A pesar del mukbank y el feederismo, parece que el foodporn es una tendencia a la baja
¿Soy yo o cada vez hay menos gente que cuelga fotografías de los platos que se come, cada vez son menos los foodies que alimentan su ego con comida virtual hecha de pixeles y sazonada con likes, cada vez se lleva menos eso de la pornoalimentación?
Y sin embargo, siguen apareciendo tendencias radicales relacionadas con la comida, como el mukbank, un espectáculo surgido en Corea del Sur, llámalo espectáculo o llámalo como quieras, en el que un youtuber ingiere grandes cantidades de comida en directo mientras habla con la peña.
Y la gente lo ve. La gente hace cosas muy raras. Por eso cada día me gusta menos la gente y más las personas.
Algo mucho más radical nos contaba el otro día la escritora Solange Rodríguez Pape acerca de una nueva perversión sexual surgida alrededor de la comida. Se trata del feederismo, que nada tiene que ver con ser hincha del tenista suizo, sino más bien con una parafilia sexual que consiste en engordar a tu pareja de forma salvaje mientras los progresos son seguidos en la red. Todo ello con un componente claramente sexual, basado en el sadomasoquismo: el hombre ejerce de amo y alimenta a la mujer que, sumisa, se deja cebar hasta el límite de no poder moverse de la cama, hasta alcanzar los 300 o 400 kilos de peso. Mientras todo el proceso es retransmitido por la red y los internautas aplauden con entusiasmo cada kilo ganado.
Escalofriante ¿verdad?
Pero salvo estas distorsiones- tal vez los últimos coletazos de esa cola que se agita con virulencia antes de morir- parece que la tendencia de exhibir lo que se come va a la baja.
Y podría decirse que en general la tendencia a compartir y compartir sin control. Superada la fase de euforia inicial de las redes- ¡¡¡Por fin la humanidad va a conocer mi extraordinaria y rica vida interior!!!!- parece que viramos hacia cierto ascetismo digital – no podría soportar ni una sola interioridad ajena más - y una hasta empieza a no encontrar tan descabellada esa creencia de las tribus aborígenes de que las fotografías roban el alma.
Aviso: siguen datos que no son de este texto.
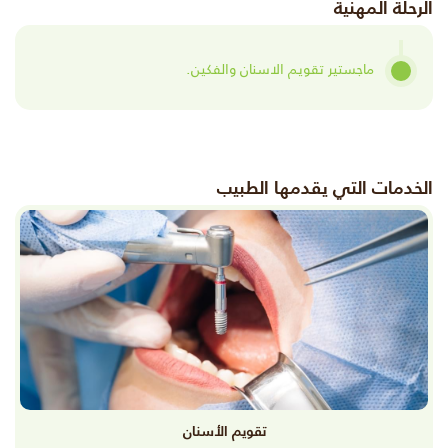
الرحلة المهنية
ماجستير تقويم الاسنان والفكين.
الخدمات التي يقدمها الطبيب
تقويم الأسنان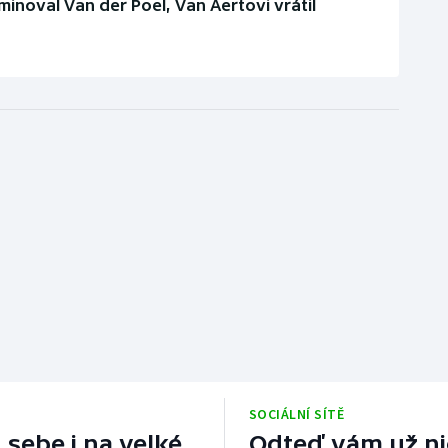
minoval Van der Poel, Van Aertovi vrátil
SOCIÁLNÍ SÍTĚ
 sebe i na velké
Odteď vám už nic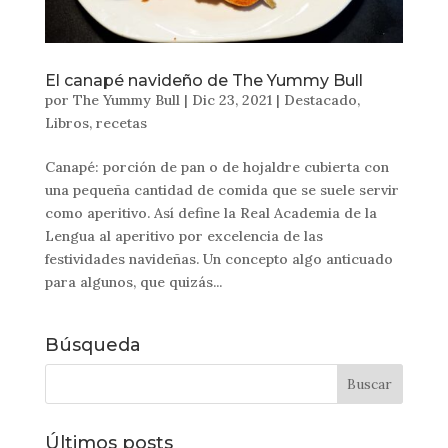
El canapé navideño de The Yummy Bull
por
The Yummy Bull
|
Dic 23, 2021
|
Destacado
,
Libros
,
recetas
Canapé: porción de pan o de hojaldre cubierta con
una pequeña cantidad de comida que se suele servir
como aperitivo. Así define la Real Academia de la
Lengua al aperitivo por excelencia de las
festividades navideñas. Un concepto algo anticuado
para algunos, que quizás...
Búsqueda
Últimos posts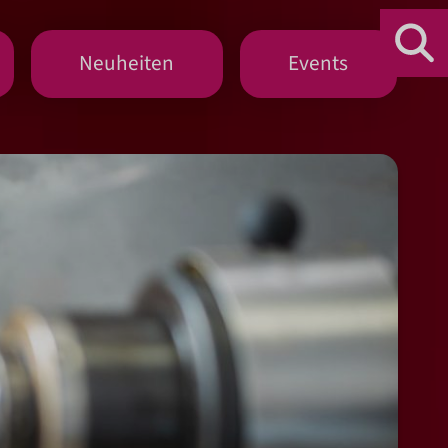
Neuheiten
Events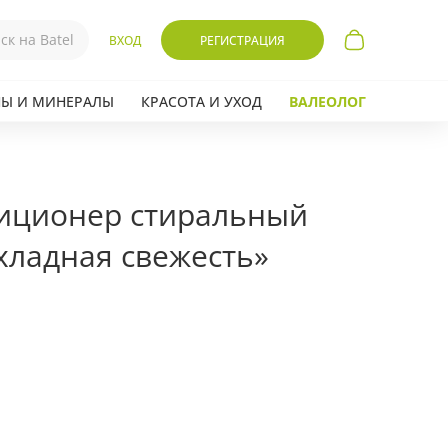
ВХОД
РЕГИСТРАЦИЯ
Ы И МИНЕРАЛЫ
КРАСОТА И УХОД
ВАЛЕОЛОГ
иционер стиральный
хладная свежесть»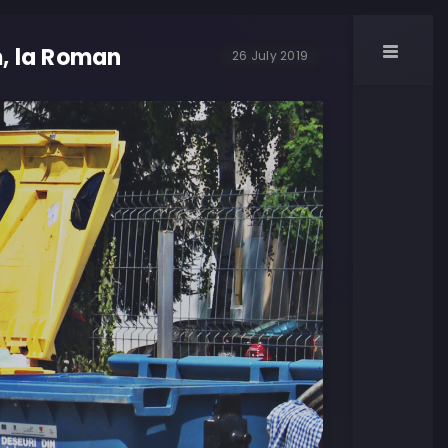
m, la Roman
26 July 2019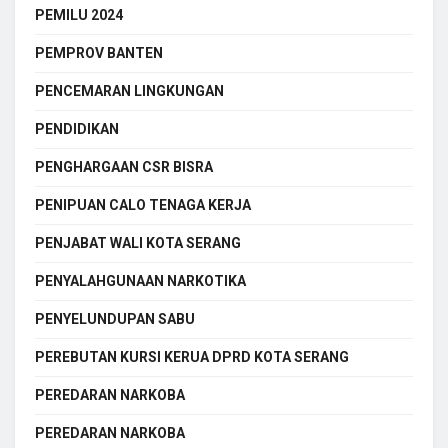
PEMILU 2024
PEMPROV BANTEN
PENCEMARAN LINGKUNGAN
PENDIDIKAN
PENGHARGAAN CSR BISRA
PENIPUAN CALO TENAGA KERJA
PENJABAT WALI KOTA SERANG
PENYALAHGUNAAN NARKOTIKA
PENYELUNDUPAN SABU
PEREBUTAN KURSI KERUA DPRD KOTA SERANG
PEREDARAN NARKOBA
PEREDARAN NARKOBA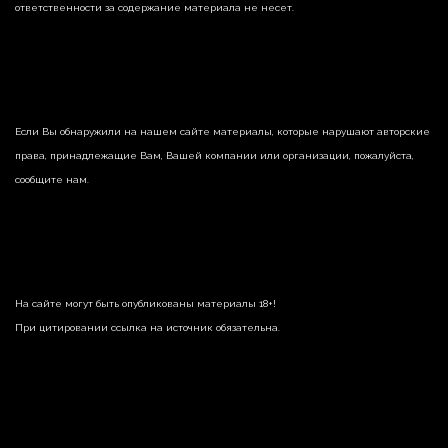
ответственности за содержание материала не несет.
Если Вы обнаружили на нашем сайте материалы, которые нарушают авторские
права, принадлежащие Вам, Вашей компании или организации, пожалуйста,
сообщите нам.
На сайте могут быть опубликованы материалы 18+!
При цитировании ссылка на источник обязательна.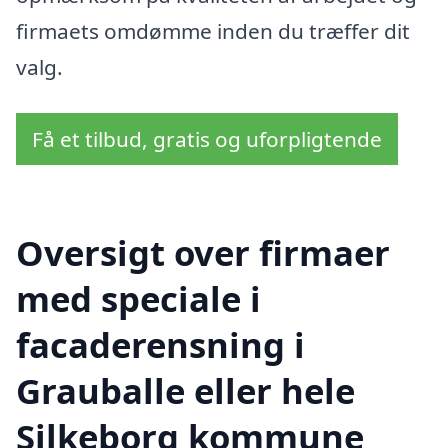
firmaets omdømme inden du træffer dit
valg.
Få et tilbud, gratis og uforpligtende
Oversigt over firmaer
med speciale i
facaderensning i
Grauballe eller hele
Silkeborg kommune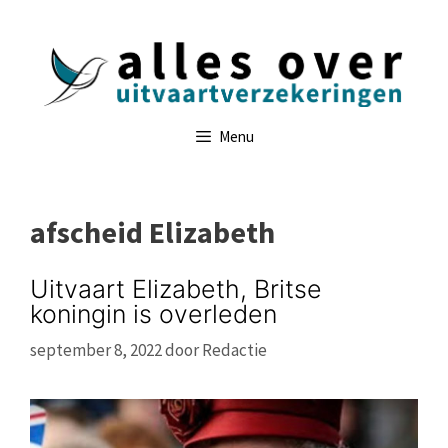
Ga
naar
de
inhoud
Menu
afscheid Elizabeth
Uitvaart Elizabeth, Britse
koningin is overleden
september 8, 2022
door
Redactie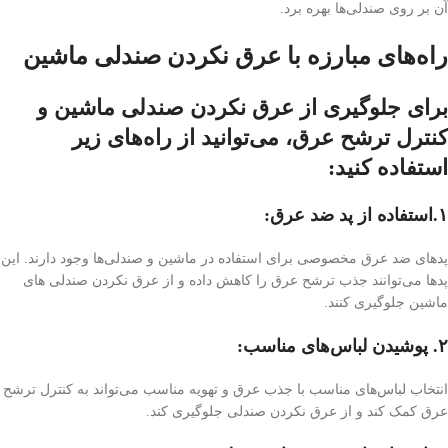
آن بر روی صندلی‌ها بهره برد.
راه‌های مبارزه با عرق نکردن صندلی ماشین
برای جلوگیری از عرق نکردن صندلی ماشین و
کنترل ترشح عرق، می‌توانید از راه‌های زیر
استفاده کنید:
۱.استفاده از پد ضد عرق:
پدهای ضد عرق مخصوصی برای استفاده در ماشین و صندلی‌ها وجود دارند. این
پدها می‌توانند جذب ترشح عرق را کاهش داده و از عرق نکردن صندلی های
ماشین جلوگیری کنند.
۲. پوشیدن لباس‌های مناسب:
انتخاب لباس‌های مناسب با جذب عرق و تهویه مناسب می‌تواند به کنترل ترشح
عرق کمک کند و از عرق نکردن صندلی جلوگیری کند.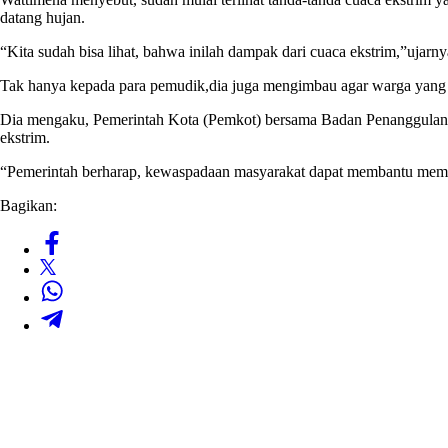
datang hujan.
“Kita sudah bisa lihat, bahwa inilah dampak dari cuaca ekstrim,”ujarny
Tak hanya kepada para pemudik,dia juga mengimbau agar warga yang ti
Dia mengaku, Pemerintah Kota (Pemkot) bersama Badan Penanggulangan
ekstrim.
“Pemerintah berharap, kewaspadaan masyarakat dapat membantu memini
Bagikan: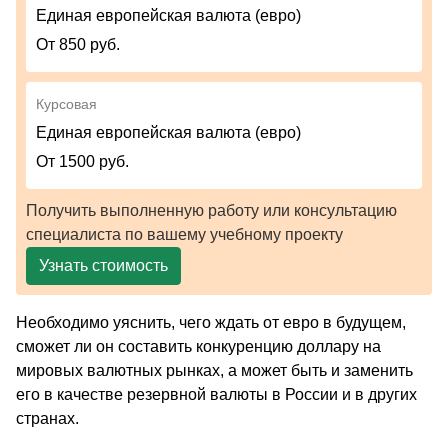
Единая европейская валюта (евро)
От 850 руб.
Курсовая
Единая европейская валюта (евро)
От 1500 руб.
Получить выполненную работу или консультацию
специалиста по вашему учебному проекту
Узнать стоимость
Необходимо уяснить, чего ждать от евро в будущем,
сможет ли он составить конкуренцию доллару на
мировых валютных рынках, а может быть и заменить
его в качестве резервной валюты в России и в других
странах.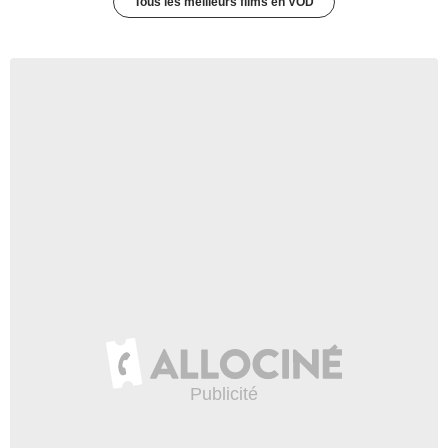
Tous les meilleurs films en VOD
Para corroborar esta nueva etapa, esta semana aparecía en los medios la noticia de que los hijos de los profesionales de Silicon Valley, directivos, trabajadores de Google, Facebook, Apple, van a un colegio que no usa ordenadores, ni tablets ni ninguna clase de tecnología. No tienen móvil, y hasta las niñeras que los cuidan tienen terminante prohibido usarlo.
Parece que se agota la moda de llevar la vida por fuera, colgando, de comer hacia fuera (no confundir con vomitar). Descubrimos por fin que el epicentro del placer se localiza dentro y no en la periferia, en nuestra lengua y no en la mesa de la cocina de Zuckerberg. Redescubrimos, sobra decir.
Por eso cada día me gustan más las personas que no se exhiben demasiado en las redes, que no venden nada, los restaurantes que no se publicitan sino que se dedican a dar de comer, que incluso rechazan una estrella Michelin por ser una publicidad desorbitada que no podrán gestionar. Los lugares donde se conversa con comensales que dejan el móvil a un lado para prestar toda su atención al resto y, sobre todo, a ellos mismos.
Tal vez la última tendencia en cuestión de lujo apunte al anonimato, a disfrutar intensamente de la vida en voz baja, sin altavoces, sin cámaras, sin que nadie se entere. En comer de miedo y callarlo. En sentir emociones dentro y callarlas o sólo susurrarlas al oído del que está cerca.
Así que coman, beban, amen pero que no se entere nadie, shhhhh.